Over the last few years I have graded a lot of sermons on the Parable of the Lost Sheep. Many of my students use the same source materials and so many of them have quoted in their sermons a line a commentator once came up with to explain why the shepherd in the parable would abandon the 99 safe sheep to go after the 1 lost sheep (an otherwise foolish, reckless move for a shepherd). And the reason is, “God counts by ones.”
Yes he does. We should too.
Amen
I would like to respond to this post. But I am concerned that I would offend you, and I don’t want to do that.
So, I will simply agree with you that God does indeed count by ones.
Thank you for that salient point.
Thank you for a wonderful reminder to use my mind as our God must have intended, not to overlook or forget.
Well said … and while open borders are not possible, porous borders are what we need … as for “law,” it’s just amazing to me how so many who readily speak of the law of love, and grace, when it comes to their own lives, speak of the law as rules and regulations when it comes to others, the “other” who isn’t “one of us.” I think that much of Christianity has failed on this point … while speaking easily of the Kingdom of God, shake the tree a wee bit, and pretty soon everyone is talking borders, and safety, and taking a firm hand with all these people, and using troops and guns to “protect” ourselves from them. Anyway, God counts in ones, and every One is precious in God’s sight, and all are equal in value and beauty, in the eyes of God, the eyes of Christ, the eyes that wept often, “O Jerusalem, Jerusalem, if you only knew the way of peace.” And the children … the little ones … oh, how God will judge us for this crime against the little ones.
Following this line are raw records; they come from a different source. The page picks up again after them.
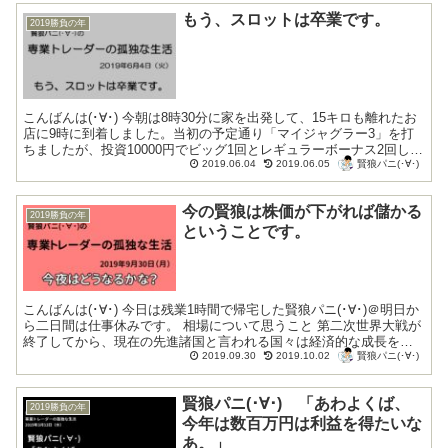
もう、スロットは卒業です。
2019勝負の年
こんばんは(･∀･) 今朝は8時30分に家を出発して、15キロも離れたお
店に9時に到着しました。当初の予定通り「マイジャグラー3」を打
ちましたが、投資10000円でビッグ1回とレギュラーボーナス2回しか
賢狼パニ(･∀･)
引けずに見事な撃沈となり...
2019.06.04
2019.06.05
今の賢狼は株価が下がれば儲かる
2019勝負の年
ということです。
こんばんは(･∀･) 今日は残業1時間で帰宅した賢狼パニ(･∀･)＠明日か
ら二日間は仕事休みです。 相場について思うこと 第二次世界大戦が
終了してから、現在の先進諸国と言われる国々は経済的な成長を遂
賢狼パニ(･∀･)
げました。そして...
2019.09.30
2019.10.02
賢狼パニ(･∀･) 「あわよくば、
2019勝負の年
今年は数百万円は利益を得たいな
あ。」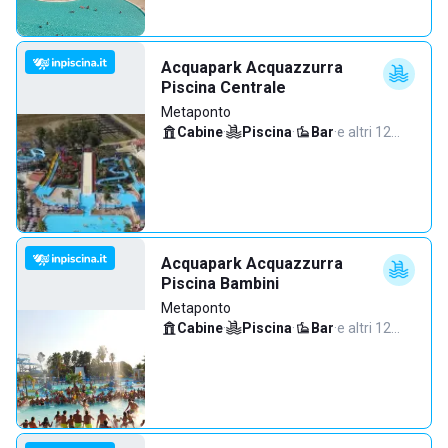
Acquapark Acquazzurra
Piscina Centrale
Metaponto
Cabine
·
Piscina
·
Bar
·
e altri 12…
Acquapark Acquazzurra
Piscina Bambini
Metaponto
Cabine
·
Piscina
·
Bar
·
e altri 12…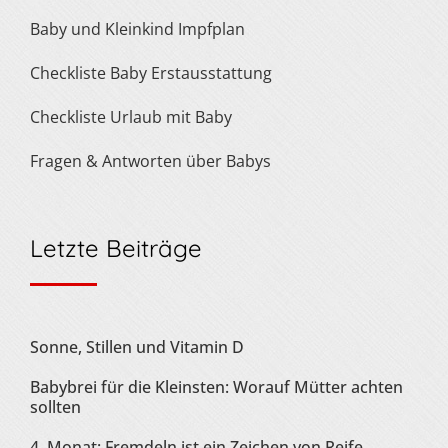
Baby und Kleinkind Impfplan
Checkliste Baby Erstausstattung
Checkliste Urlaub mit Baby
Fragen & Antworten über Babys
Letzte Beiträge
Sonne, Stillen und Vitamin D
Babybrei für die Kleinsten: Worauf Mütter achten
sollten
4. Monat: Fremdeln ist ein Zeichen von Reife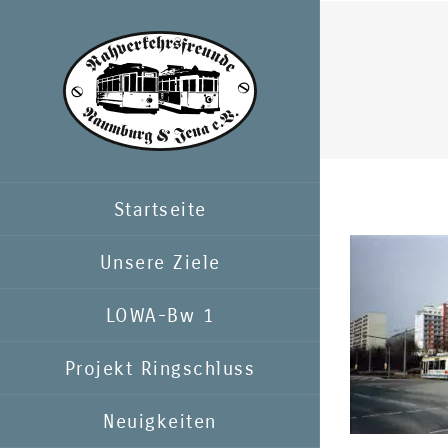
Zum
Inhalt
springen
Startseite
Unsere Ziele
LOWA-Bw 1
Projekt Ringschluss
Neuigkeiten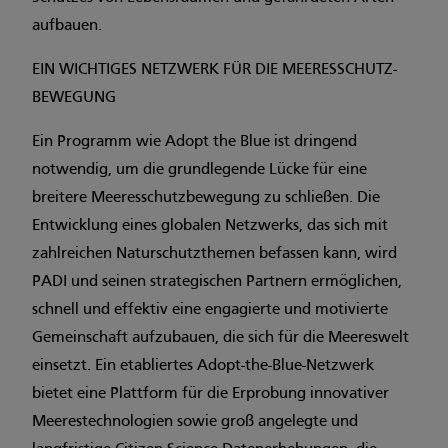
aufbauen.
EIN WICHTIGES NETZWERK FÜR DIE MEERESSCHUTZ-
BEWEGUNG
Ein Programm wie Adopt the Blue ist dringend
notwendig, um die grundlegende Lücke für eine
breitere Meeresschutzbewegung zu schließen. Die
Entwicklung eines globalen Netzwerks, das sich mit
zahlreichen Naturschutzthemen befassen kann, wird
PADI und seinen strategischen Partnern ermöglichen,
schnell und effektiv eine engagierte und motivierte
Gemeinschaft aufzubauen, die sich für die Meereswelt
einsetzt. Ein etabliertes Adopt-the-Blue-Netzwerk
bietet eine Plattform für die Erprobung innovativer
Meerestechnologien sowie groß angelegte und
Thank you for this one, Scott.
Well said. Thank you, Scott.
Thanks, Scott, for reminding us of the human face and individual lives affected by this immigration crisis. God does count by ones and knows every one of us by name. Wherever we fall politically on this issue, we must all remember the individual lives that are affected by our national policies.
Scott:
Your piece reminds us that we cannot work with difficult issues with simple answers.
Thank you, Scott.
Thanks, Scott. Eloquent and moving
Sophistry.
I remember, as a kid, praying that God would save the world (meaning people), or that God would bring universal peace, or that God would heal all the sick people, and on and on. When there is so much crime, suffering, disorder, sickness and every other malady in the world where do we start? At immigration?